According to Polish Agriculture Minister Stanislaw Kalemba, given the current tariff rate, the liberalisation of trade would be much more beneficial for the U.S. than Europe.
– I’ve got a lot of doubts about the readiness of European agriculture for the full liberalisation of trade with the United States. – Mr. Kalemba told portalspozywczy.pl.– I believe there are two important differences: the level of customs’ duties and the agricultural models. We must also remember that the EU agriculture has strict requirements on food safety, animal welfare, environmental protection, etc. This translates to higher costs of production in the EU, which in turn has consequences in terms of competitive disadvantage toward the food producers in other countries, including the USA. –
Mr. Kalemba believes also that taking into account these differences, in the case of sensitive food products a trade liberalisation within the EU-US Agreement should be limited to tariff quotas, which do not endanger the stability of the EU market. The agreement should also provide a safeguard clause allowing a temporary withdrawal of preferences in case of a significant increase in imports threatens any domestic market. Examples of such sensitive sectors are: meat, poultry and eggs, in which animal welfare standards have an impact on the competitiveness. The issues related to food are perceived as “sensitive” in the negotiations, mainly due to the differences in the approach to several key food industry topics, such as GMOs or cloning farm animals.

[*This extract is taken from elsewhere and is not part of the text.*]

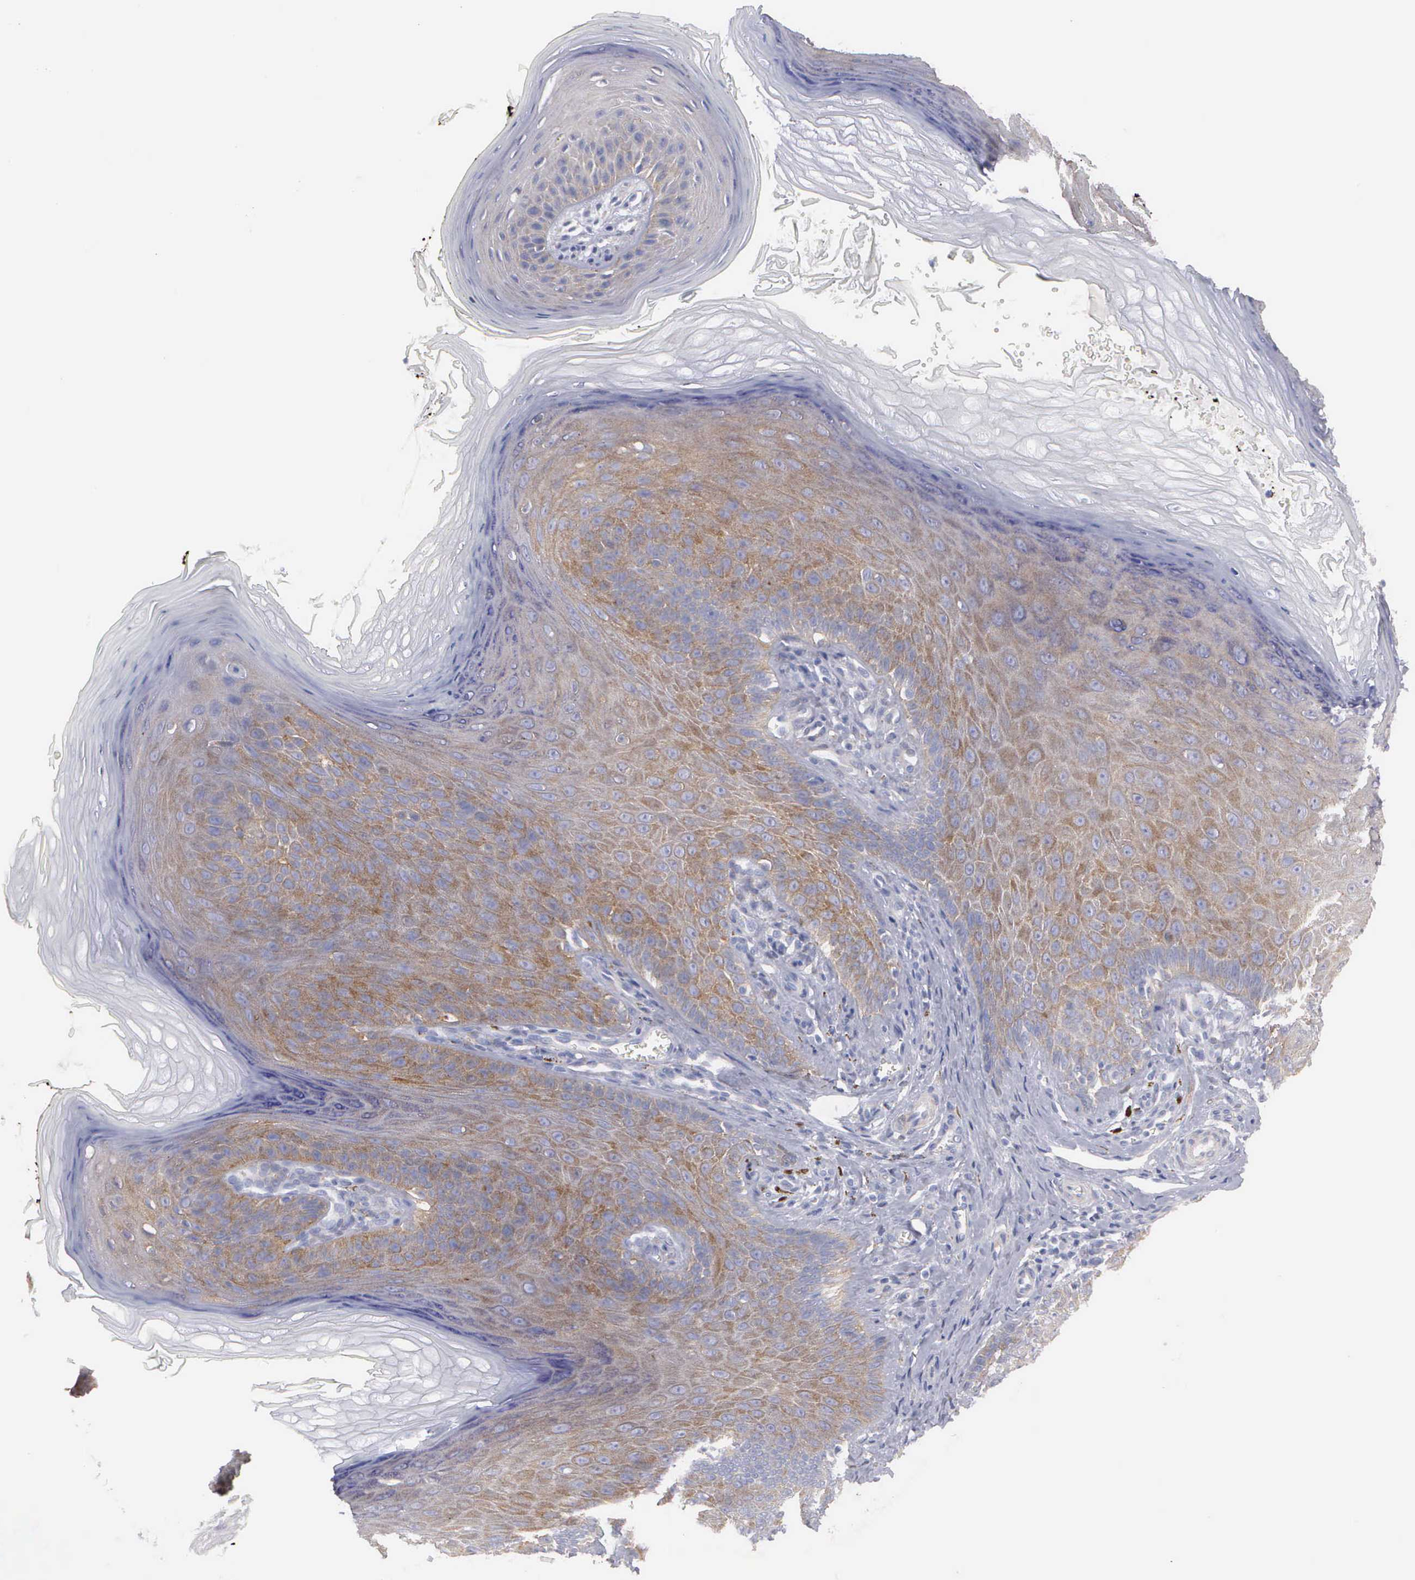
{"staining": {"intensity": "negative", "quantity": "none", "location": "none"}, "tissue": "skin", "cell_type": "Fibroblasts", "image_type": "normal", "snomed": [{"axis": "morphology", "description": "Normal tissue, NOS"}, {"axis": "topography", "description": "Skin"}], "caption": "Fibroblasts show no significant protein expression in benign skin. (Brightfield microscopy of DAB immunohistochemistry at high magnification).", "gene": "CEP170B", "patient": {"sex": "female", "age": 15}}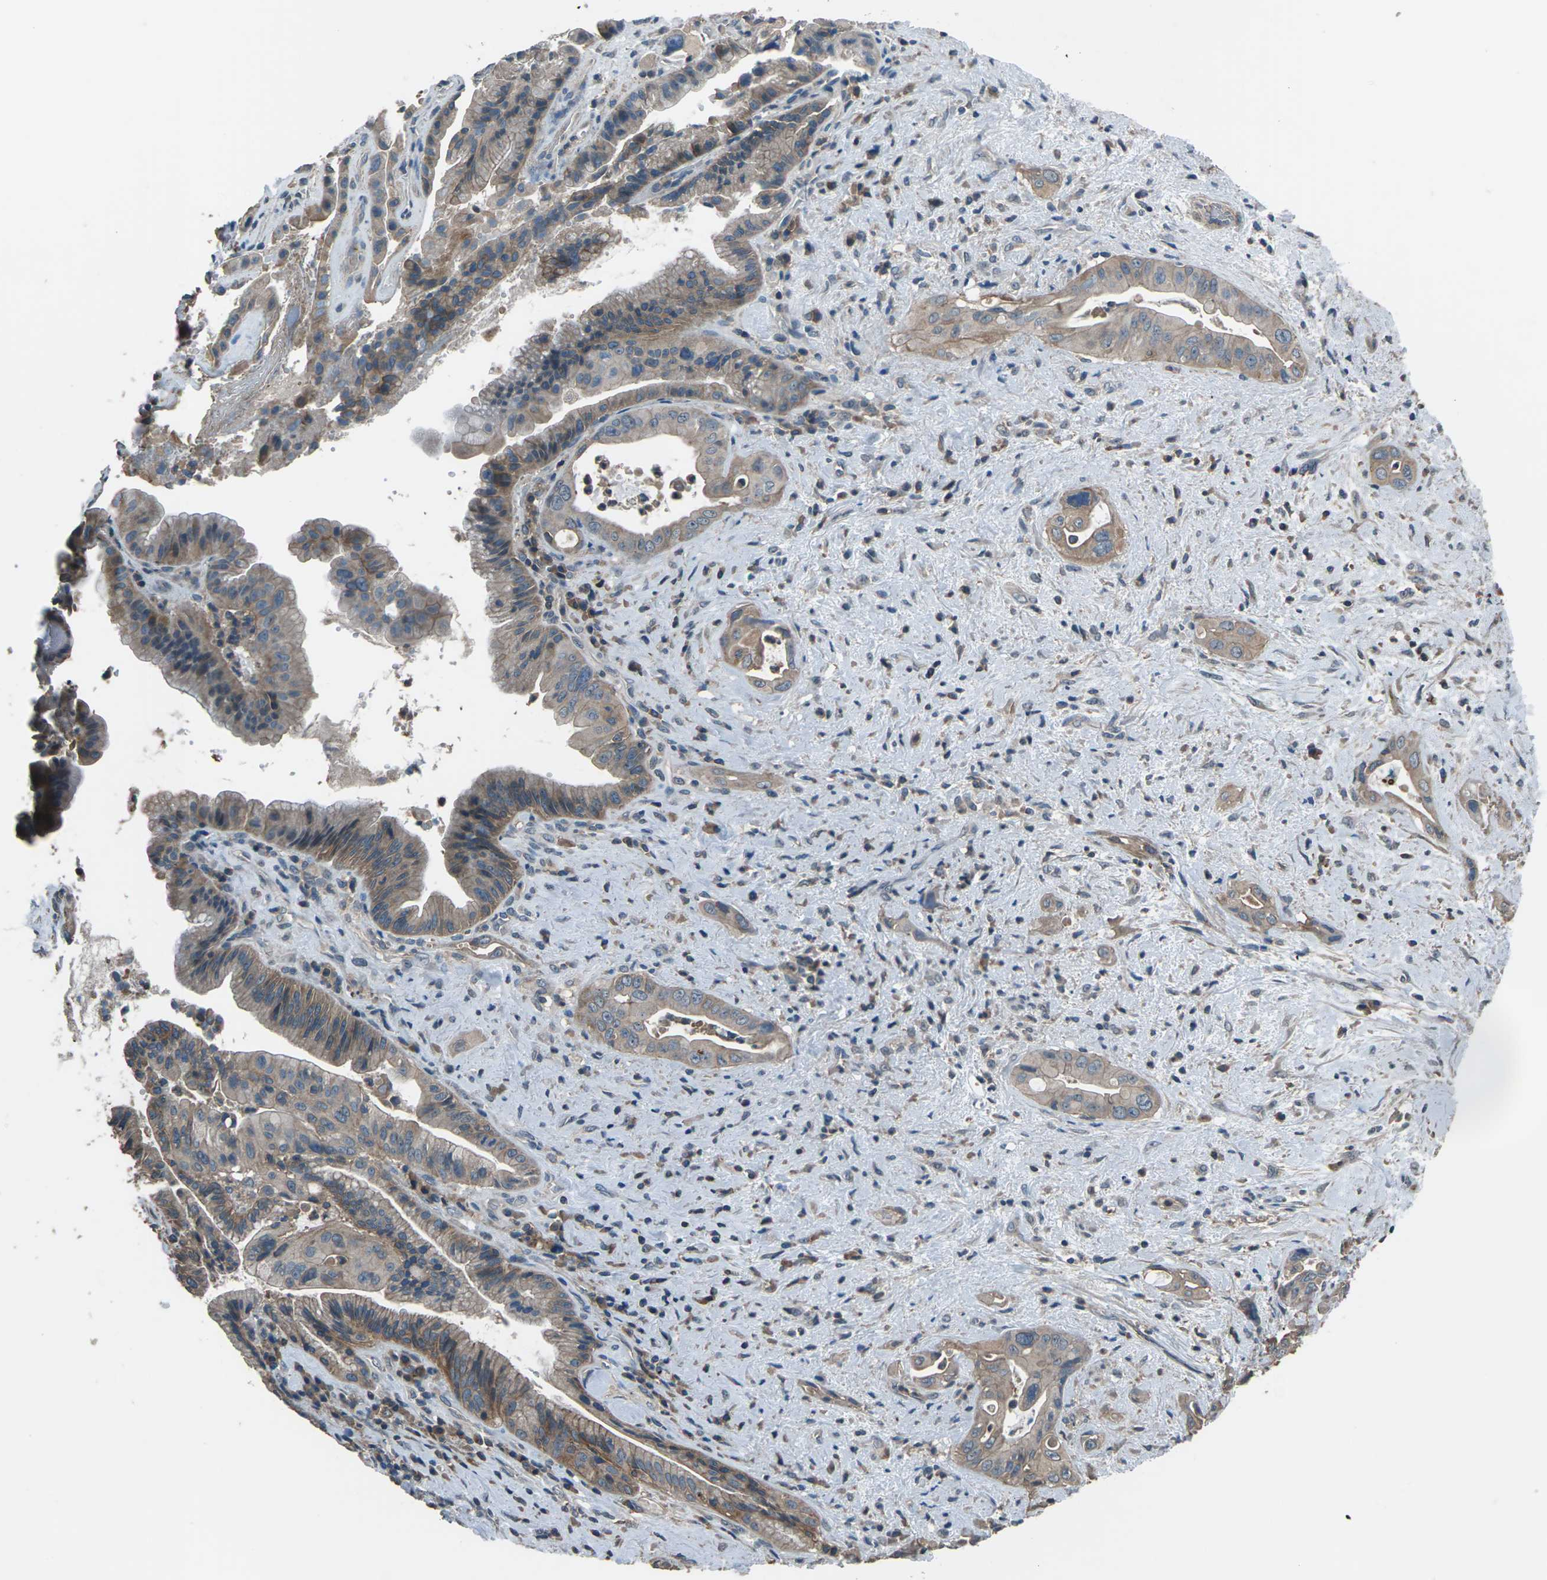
{"staining": {"intensity": "weak", "quantity": ">75%", "location": "cytoplasmic/membranous"}, "tissue": "pancreatic cancer", "cell_type": "Tumor cells", "image_type": "cancer", "snomed": [{"axis": "morphology", "description": "Adenocarcinoma, NOS"}, {"axis": "topography", "description": "Pancreas"}], "caption": "Weak cytoplasmic/membranous protein expression is identified in approximately >75% of tumor cells in pancreatic cancer.", "gene": "CMTM4", "patient": {"sex": "male", "age": 77}}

According to Mr. Kalemba the agreement with the United States should not result in a lowering of the EU standards in agriculture and food production. The differences in the food production standards should be taken into account in decisions on the scope and scale of liberalisation of trade. So far the EU does not seek to include the issues of GMOs into the negotiations. Polish Ag Ministry believes that cultivation of GM crops should be decided by the member countries of the EU.
A study, published in June 2013 by the Bertelsmann Foundation shows that TTIP would mainly benefit Washington. The experts of the Munich-based IFO institute, which did the study, found a deal would lead to a 13,4 5% long term income per head increase in the US, but only an average of 5% rise among the EU’s 27 member states.
Europe and the US account for almost half of the world’s total output and a third of its trade and the transatlantic partnership would be the biggest in the world – trading €2 billion of goods and services every day.